In July 2006, a new untitled novel by Pynchon was announced along with a synopsis written by Pynchon himself, which appeared on Amazon.com, it stated that the novel's action takes place between the 1893 Chicago World's Fair and the time immediately following World War I. "With a worldwide disaster looming just a few years ahead", Pynchon wrote in his book description, "it is a time of unrestrained corporate greed, false religiosity, moronic fecklessness, and evil intent in high places.

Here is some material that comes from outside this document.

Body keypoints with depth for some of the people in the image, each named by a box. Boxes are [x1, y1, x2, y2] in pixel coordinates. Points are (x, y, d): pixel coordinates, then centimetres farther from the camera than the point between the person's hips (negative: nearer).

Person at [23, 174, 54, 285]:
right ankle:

No reference to the present day is intended or should be inferred." He promised cameos by Nikola Tesla, Bela Lugosi and Groucho Marx, as well as "stupid songs" and "strange sexual practices". Subsequently, the title of the new book was reported to be
Against the Day and a Penguin spokesperson confirmed that the synopsis was Pynchon's. (Patterson 2006ab; Italie 2006)

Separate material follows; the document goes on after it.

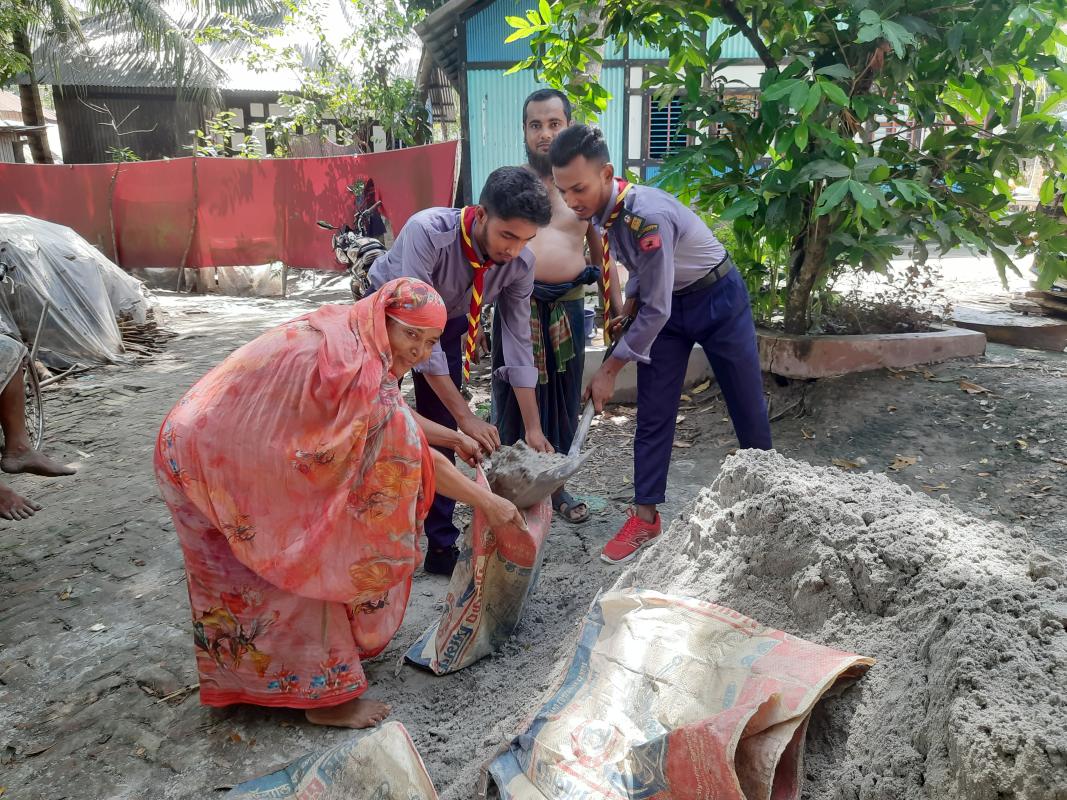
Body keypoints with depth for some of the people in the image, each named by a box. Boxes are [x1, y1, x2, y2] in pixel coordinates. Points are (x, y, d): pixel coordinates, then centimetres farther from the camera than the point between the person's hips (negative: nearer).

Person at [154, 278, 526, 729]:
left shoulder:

Against the Day was released on November 21, 2006 and is 1,085 pages long in the first edition hardcover. The book was given almost no promotion by Penguin and professional book reviewers were given little time in advance to review the book, presumably in accord with Pynchon's wishes. An edited version of Pynchon's synopsis was used as the jacket flap copy and Kovalevskaya does appear, although as only one of over a hundred characters.

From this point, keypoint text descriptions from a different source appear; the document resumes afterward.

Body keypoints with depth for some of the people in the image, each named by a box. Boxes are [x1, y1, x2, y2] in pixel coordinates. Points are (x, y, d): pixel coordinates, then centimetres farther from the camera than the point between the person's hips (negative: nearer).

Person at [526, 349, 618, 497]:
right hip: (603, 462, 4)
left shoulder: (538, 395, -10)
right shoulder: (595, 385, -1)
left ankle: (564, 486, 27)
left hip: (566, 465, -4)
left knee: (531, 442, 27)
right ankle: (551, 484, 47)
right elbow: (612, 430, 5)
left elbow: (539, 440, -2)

Composed predominantly of a series of interwoven pastiches of popular fiction genres from the era in which it is set, the novel inspired several reactions from critics and reviewers. One reviewer in
Time magazine remarked that, "It is brilliant, but it is exhaustingly brilliant."(Complete Review 2006) The novel's extensive condemnation of capitalism, and its loyalty to the 1960s ideals, was received with great regret by mainstream critics in the US. (Pincio 2009, Complete Review 2006) Some made the point that this was ostensibly the culmination of Pynchon's career and a summation of his personal philosophy, while others noted that it was a "loose baggy monster" which had been pieced together from several long-time Pynchonian works-in-progress and offcuts from other of his novels.
Inherent Vice
Information regarding a new Pynchon novel scheduled for publication in August 2009 was leaked in October 2008 (Kellogg 2008) and subsequently confirmed by a spokesperson for Penguin Press.
A synopsis and brief extract from the novel, along with the novel's title,
Inherent Vice, and dust jacket image, were printed in Penguin Press' Summer 2009 catalogue (28—9, 44). The book was advertised by the publisher as "part- noir, part- psychedelic romp, all Thomas Pynchon ... private eye Doc Sportello comes, occasionally, out of a marijuana haze to watch the end of an era as free love slips away and paranoia creeps in with the L.A. fog." (Penguin 2009a)
A promotional video for the novel was released by Penguin Books on August 4, 2009, with the character voiceover narrated by the author himself. (Penguin 2009b) This may be found on Youtube [2].